Data extracts Start Marker

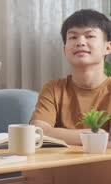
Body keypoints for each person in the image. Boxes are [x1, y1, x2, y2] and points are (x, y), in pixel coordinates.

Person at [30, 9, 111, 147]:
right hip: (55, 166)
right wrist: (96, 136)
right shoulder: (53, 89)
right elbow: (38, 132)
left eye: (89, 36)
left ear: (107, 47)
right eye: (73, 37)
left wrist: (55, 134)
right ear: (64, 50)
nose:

Data extracts End Marker
Data extracts Start Marker

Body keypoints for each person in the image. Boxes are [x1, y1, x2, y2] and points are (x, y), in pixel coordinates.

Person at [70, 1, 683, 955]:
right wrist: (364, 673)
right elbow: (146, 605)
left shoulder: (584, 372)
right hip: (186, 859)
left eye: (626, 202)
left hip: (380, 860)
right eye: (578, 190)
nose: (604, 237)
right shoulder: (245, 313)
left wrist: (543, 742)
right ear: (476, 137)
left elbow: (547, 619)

Data extracts End Marker
Data extracts Start Marker

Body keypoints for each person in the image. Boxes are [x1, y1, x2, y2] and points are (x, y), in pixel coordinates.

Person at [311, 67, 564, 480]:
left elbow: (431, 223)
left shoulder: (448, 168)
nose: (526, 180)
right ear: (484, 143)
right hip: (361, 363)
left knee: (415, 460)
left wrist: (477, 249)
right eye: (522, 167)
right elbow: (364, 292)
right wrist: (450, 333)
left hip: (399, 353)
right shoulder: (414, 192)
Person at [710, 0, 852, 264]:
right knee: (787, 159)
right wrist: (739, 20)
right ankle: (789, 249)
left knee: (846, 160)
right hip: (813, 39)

Data extracts End Marker

### Instructions for the task:
All that should be written out is the stretch of lines above between the one holding "left eye: (626, 202)" and the one holding "left elbow: (547, 619)", inclusive, exactly as given.

### Response below:
left eye: (626, 202)
left hip: (380, 860)
right eye: (578, 190)
nose: (604, 237)
right shoulder: (245, 313)
left wrist: (543, 742)
right ear: (476, 137)
left elbow: (547, 619)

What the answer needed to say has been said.